::: TRECHO DO DOCUMENTO :::
A intenção dos que equiparam inelegibilidade a pena é uma só: pleitear a aplicação dos incisos XXXIX, XL e LVII do art. 5º, da CF/88, que estipulam, respectivamente, que “não há crime sem lei anterior que o defina, nem pena sem prévia cominação legal” e “a lei penal não retroagirá, salvo para beneficiar o réu”, e “ninguém será considerado culpado até o trânsito em julgado de sentença penal condenatória”.
Ainda que fosse possível o alargamento que se pretende dar a institutos próprios do direito penal, a tese de que inelegibilidade seria pena é equivocada. Examinemos a matéria sob o ângulo penal. O que é pena para o direito criminal?
A primeira e óbvia noção para se chegar ao conceito de pena é que ela só nasce do cometimento de ato ilícito. Não por outra razão o Código Penal, ao cominar pena, primeiro descreve o fato a ser punido(“matar alguém”, “subtrair algo mediante violência ou grave ameaça” e assim por diante) para depois dar-lhe a reprimenda. O art. 121 do CP, por exemplo, reza o seguinte:

Art. 121. Matar alguém:
Pena - reclusão de 06 a 20 anos

As inelegibilidades criadas pela LC 135/2010 são como as penas? Nascem elas sempre de ato ilícito? Não.
::: REGISTROS FORNECIDOS :::
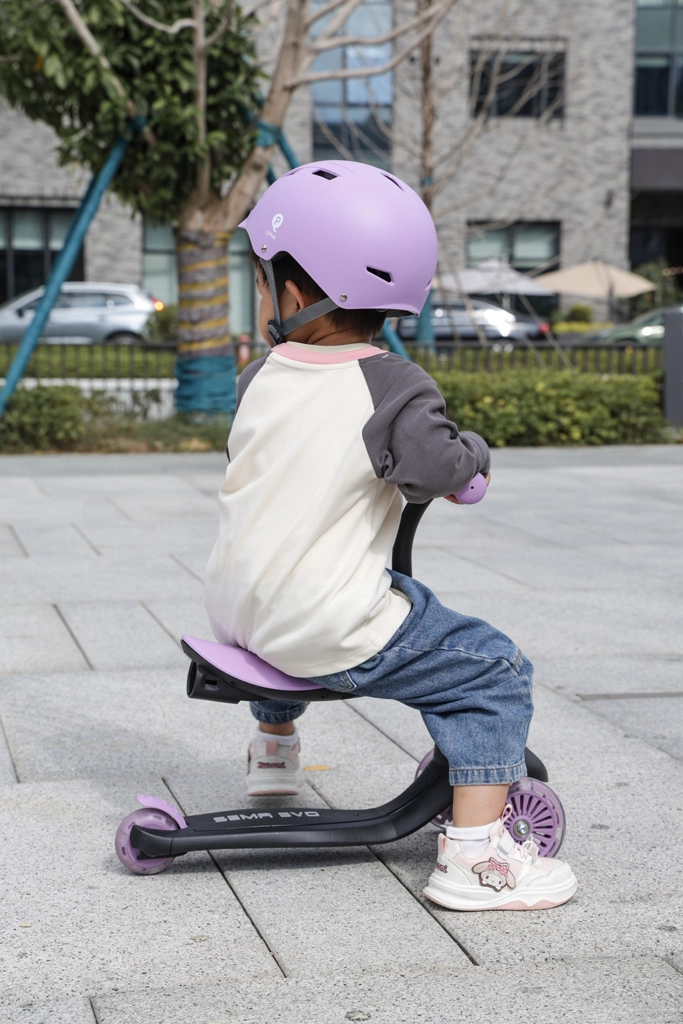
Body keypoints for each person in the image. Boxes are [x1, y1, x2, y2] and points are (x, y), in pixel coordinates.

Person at [204, 160, 577, 911]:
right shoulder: (394, 387)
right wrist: (473, 458)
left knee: (343, 595)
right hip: (321, 622)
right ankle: (476, 860)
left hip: (236, 610)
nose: (262, 293)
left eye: (264, 278)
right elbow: (434, 469)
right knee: (493, 670)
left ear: (297, 295)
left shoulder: (257, 376)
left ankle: (273, 750)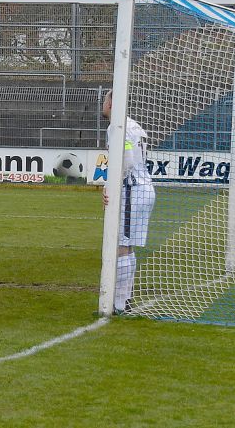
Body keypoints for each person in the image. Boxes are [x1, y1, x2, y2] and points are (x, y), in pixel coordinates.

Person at [102, 90, 155, 314]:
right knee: (127, 245)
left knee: (120, 245)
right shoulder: (133, 125)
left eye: (105, 100)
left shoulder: (118, 127)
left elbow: (127, 159)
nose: (102, 105)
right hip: (144, 189)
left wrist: (111, 185)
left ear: (113, 103)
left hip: (131, 191)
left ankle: (119, 304)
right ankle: (125, 298)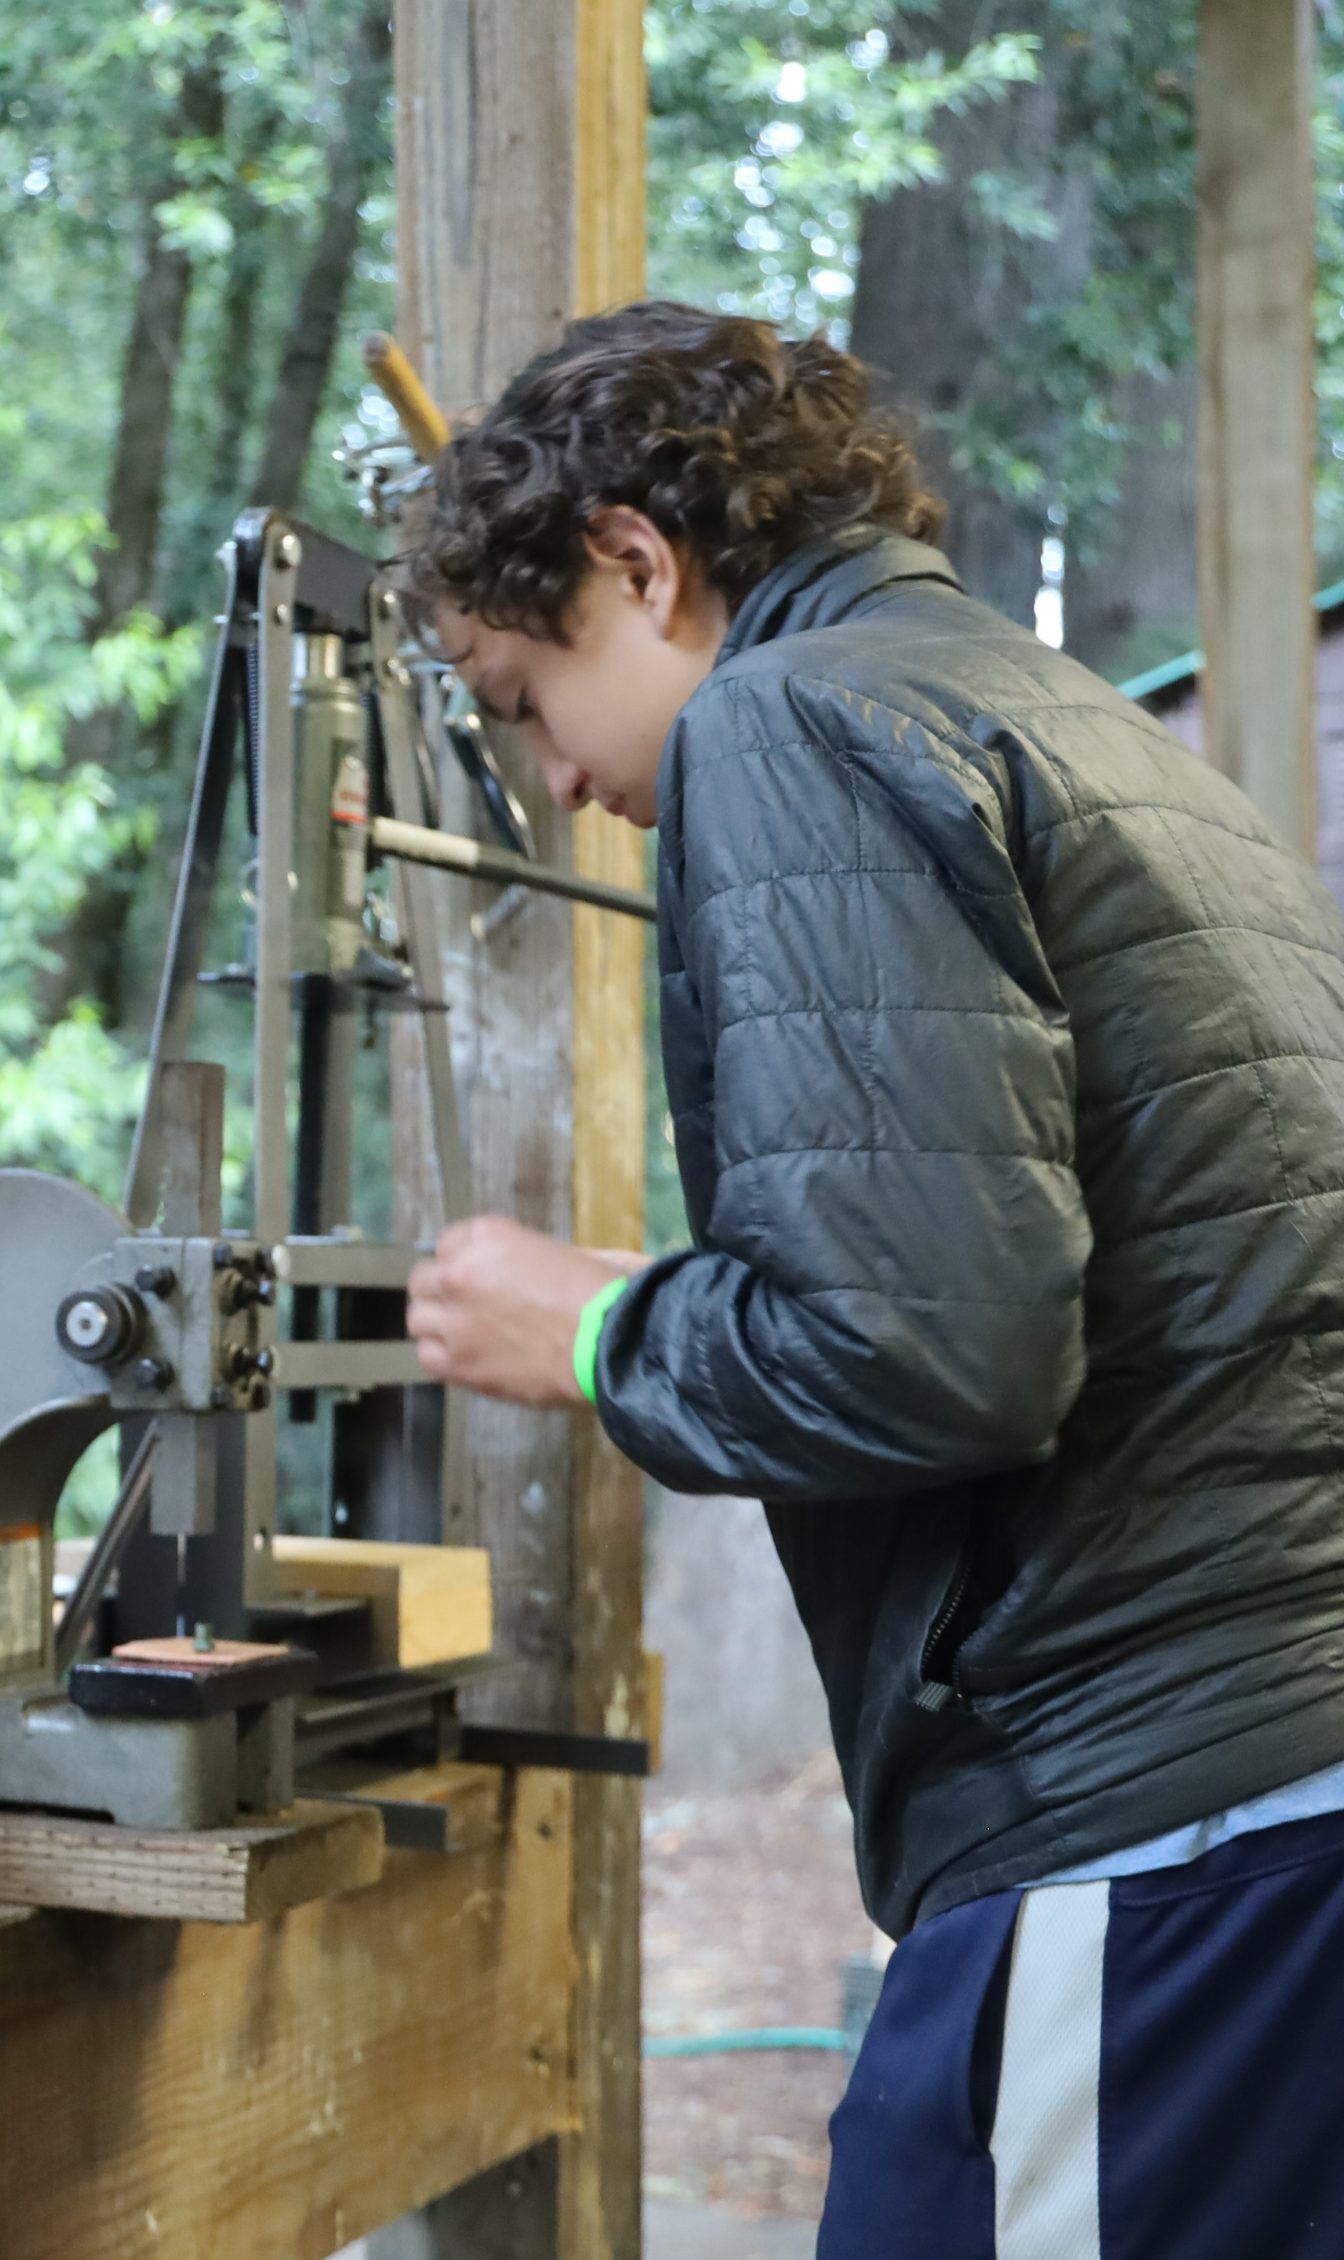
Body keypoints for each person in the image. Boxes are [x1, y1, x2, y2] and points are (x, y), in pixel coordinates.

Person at [403, 300, 1344, 2256]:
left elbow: (924, 1352)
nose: (552, 781)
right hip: (1275, 1786)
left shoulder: (788, 715)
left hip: (1138, 1814)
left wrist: (589, 1328)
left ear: (631, 559)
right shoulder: (1076, 720)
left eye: (517, 698)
:::
REQUISITOS DO EXERCÍCIO:
1/ Que pena o trecho sobre inelegibilidade atribui ao art. 121 do Código Penal?
2/ Diga se cada afirmação concorda com o trecho sobre inelegibilidade e cite as palavras dele que decidem: (a) O trecho considera correta a tese de que inelegibilidade seria pena. (b) Segundo o trecho, a pena só nasce do cometimento de ato ilícito. (c) As inelegibilidades criadas pela LC 135/2010 nascem sempre de ato ilícito.
3/ Transcreva do trecho sobre inelegibilidade a passagem que vai de "Art. 121. Matar" até "ato ilícito? Não.".
Os registros não têm papel algum aqui.

RESPOSTAS ESCRITAS:
1/ Reclusão de 06 a 20 anos.

2/
(a) Não: "a tese de que inelegibilidade seria pena é equivocada".
(b) Sim: "ela só nasce do cometimento de ato ilícito".
(c) Não: "Nascem elas sempre de ato ilícito? Não."

3/
Art. 121. Matar alguém:
Pena - reclusão de 06 a 20 anos

As inelegibilidades criadas pela LC 135/2010 são como as penas? Nascem elas sempre de ato ilícito? Não.